Кузьма знал, что учетчик намеряет меньше, чем напилено, если ему не дают на руку. А если дают – намеряет больше. Так на так у него и сходится.
– Чего же вы сами-то не доложите? – спросил он. – Мою работу он не учитывает.
Мужик помялся, покряхтел, туже заскрипел табуреткой и еще папироску выкурил.
– Да ведь уголовный он. Гляди, пырнет ножиком, и концы в лес.
– А меня не пырнет?
– Ты с ним того, ты с ним из одних мест. Разговор ихний знаешь – тебе ловчее. Ты его пристыди хоть. Говорят, у них закон есть: если по-честному – обижать нельзя. Мы лучше ему по сговору платить будем от каждого, чтобы со всех, без обиды.

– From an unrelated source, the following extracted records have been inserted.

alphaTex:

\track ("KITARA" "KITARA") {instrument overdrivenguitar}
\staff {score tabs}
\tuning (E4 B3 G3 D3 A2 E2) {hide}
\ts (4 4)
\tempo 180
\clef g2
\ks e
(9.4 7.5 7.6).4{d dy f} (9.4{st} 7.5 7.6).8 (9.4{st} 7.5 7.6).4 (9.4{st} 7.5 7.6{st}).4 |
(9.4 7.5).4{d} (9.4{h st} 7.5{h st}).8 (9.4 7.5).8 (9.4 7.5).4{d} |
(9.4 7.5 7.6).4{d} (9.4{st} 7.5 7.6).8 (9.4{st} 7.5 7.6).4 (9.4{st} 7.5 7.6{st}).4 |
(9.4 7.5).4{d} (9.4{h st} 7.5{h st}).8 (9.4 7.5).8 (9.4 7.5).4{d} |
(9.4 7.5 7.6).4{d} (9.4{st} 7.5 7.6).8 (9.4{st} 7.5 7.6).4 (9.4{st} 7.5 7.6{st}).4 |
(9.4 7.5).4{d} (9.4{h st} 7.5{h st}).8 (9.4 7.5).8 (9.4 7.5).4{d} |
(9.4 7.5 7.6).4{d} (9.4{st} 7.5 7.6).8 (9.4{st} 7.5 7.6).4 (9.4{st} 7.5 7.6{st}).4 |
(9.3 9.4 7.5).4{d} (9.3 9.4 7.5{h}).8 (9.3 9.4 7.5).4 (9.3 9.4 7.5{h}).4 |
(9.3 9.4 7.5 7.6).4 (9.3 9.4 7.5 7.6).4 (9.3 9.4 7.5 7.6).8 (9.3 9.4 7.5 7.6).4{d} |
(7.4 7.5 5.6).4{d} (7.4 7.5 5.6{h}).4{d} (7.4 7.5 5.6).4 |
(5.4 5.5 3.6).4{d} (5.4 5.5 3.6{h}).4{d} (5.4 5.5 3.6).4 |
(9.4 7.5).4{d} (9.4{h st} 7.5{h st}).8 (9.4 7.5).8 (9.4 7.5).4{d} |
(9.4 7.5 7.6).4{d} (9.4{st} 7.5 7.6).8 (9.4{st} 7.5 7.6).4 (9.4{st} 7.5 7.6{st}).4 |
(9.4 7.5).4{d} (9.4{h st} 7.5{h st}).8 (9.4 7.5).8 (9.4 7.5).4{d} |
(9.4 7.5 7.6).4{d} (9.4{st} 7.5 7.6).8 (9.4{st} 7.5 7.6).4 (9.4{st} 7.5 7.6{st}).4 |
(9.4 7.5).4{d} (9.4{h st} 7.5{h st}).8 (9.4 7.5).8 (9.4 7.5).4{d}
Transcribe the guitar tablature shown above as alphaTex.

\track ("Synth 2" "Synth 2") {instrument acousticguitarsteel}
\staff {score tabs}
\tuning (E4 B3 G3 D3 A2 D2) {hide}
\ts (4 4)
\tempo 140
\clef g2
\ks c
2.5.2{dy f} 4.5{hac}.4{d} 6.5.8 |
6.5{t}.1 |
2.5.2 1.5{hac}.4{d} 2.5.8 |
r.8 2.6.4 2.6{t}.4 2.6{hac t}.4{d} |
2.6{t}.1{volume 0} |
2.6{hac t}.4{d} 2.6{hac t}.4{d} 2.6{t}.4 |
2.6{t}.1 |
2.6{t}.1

Кузьма сидел молча, и мужик молчал, курил одну папироску за другой, потом вдруг налился густой кровью, посиневшей от застойной злости.
– Сделай, Кузьма, не то я пол-литру выпью и хвачу его топором.
– Хватишь? – спросил Кузьма.
– Ух, хвачу…
Кузьма сказал начальнику, чтобы учетчика приструнили.
– Не то быть беде, – объяснил он.
На следующий день учетчик встретил его у столовой. Сапоги у него хромовые в гармошку, а брюки у него черные с напуском, а ворот рубашки поверх пиджака и расстегнут глубоко, чтобы наколки синие были на виду. Поколупывая землю носком сапога, учетчик сказал, шепелявя и присвистывая:
– Ну ты, олень, лось, это ты мне растырку ладишь? Ну, я тебе приделаю, падла дешевая.
Кузьма отстранил его рукой от двери. Получил щи в окошке, пошел на свое место за дощатым столом на козлах, где всегда сидел. На его месте сидел учетчик. Поняв, что учетчик сел на его место специально, чтобы завести скандал, а может, и драку, Кузьма, обойдя стол, сел с другой стороны – лесорубы подвинулись, освободив ему место.
Учетчик зубоскалил и пыжился, пока что в рамках дозволенного сыпал матом, чмокал, и присвистывал, и шепелявил. Парни, сидевшие возле него, посмеивались и тоже пыжились, поглядывая на мужиков, старших возрастом, снисходительно и победно. Учетчиковы похлопывания и подмигивания, учетчикова блатная дружба и бойкость будоражили их.